■ **PROBLEM DESCRIPTION**: Put every line of the records below into a Markdown table with the columns "Row" and "Line", numbering each row and leaving out blank lines and the pictures.

■ **EXERCISE INPUTS**:
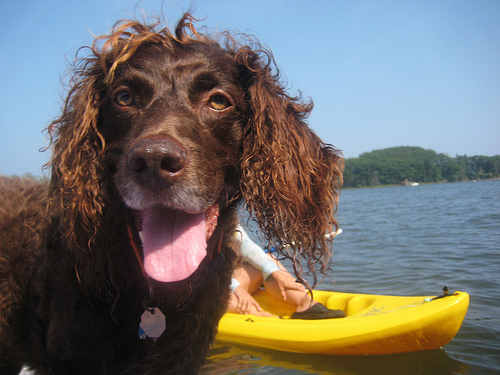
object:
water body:
[204, 175, 500, 375]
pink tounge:
[142, 212, 210, 285]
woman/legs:
[224, 251, 312, 315]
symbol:
[134, 303, 170, 341]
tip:
[136, 256, 203, 285]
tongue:
[133, 206, 214, 285]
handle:
[438, 281, 452, 295]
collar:
[110, 221, 225, 342]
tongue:
[142, 206, 208, 283]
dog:
[0, 7, 350, 373]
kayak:
[216, 279, 468, 357]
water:
[201, 175, 497, 374]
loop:
[140, 293, 160, 317]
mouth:
[115, 180, 222, 283]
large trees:
[392, 148, 446, 183]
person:
[225, 221, 344, 317]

■ **WRITTEN SOLUTION**:
| Row | Line |
|---|---|
| 1 | object: |
| 2 | water body: |
| 3 | [204, 175, 500, 375] |
| 4 | pink tounge: |
| 5 | [142, 212, 210, 285] |
| 6 | woman/legs: |
| 7 | [224, 251, 312, 315] |
| 8 | symbol: |
| 9 | [134, 303, 170, 341] |
| 10 | tip: |
| 11 | [136, 256, 203, 285] |
| 12 | tongue: |
| 13 | [133, 206, 214, 285] |
| 14 | handle: |
| 15 | [438, 281, 452, 295] |
| 16 | collar: |
| 17 | [110, 221, 225, 342] |
| 18 | tongue: |
| 19 | [142, 206, 208, 283] |
| 20 | dog: |
| 21 | [0, 7, 350, 373] |
| 22 | kayak: |
| 23 | [216, 279, 468, 357] |
| 24 | water: |
| 25 | [201, 175, 497, 374] |
| 26 | loop: |
| 27 | [140, 293, 160, 317] |
| 28 | mouth: |
| 29 | [115, 180, 222, 283] |
| 30 | large trees: |
| 31 | [392, 148, 446, 183] |
| 32 | person: |
| 33 | [225, 221, 344, 317] |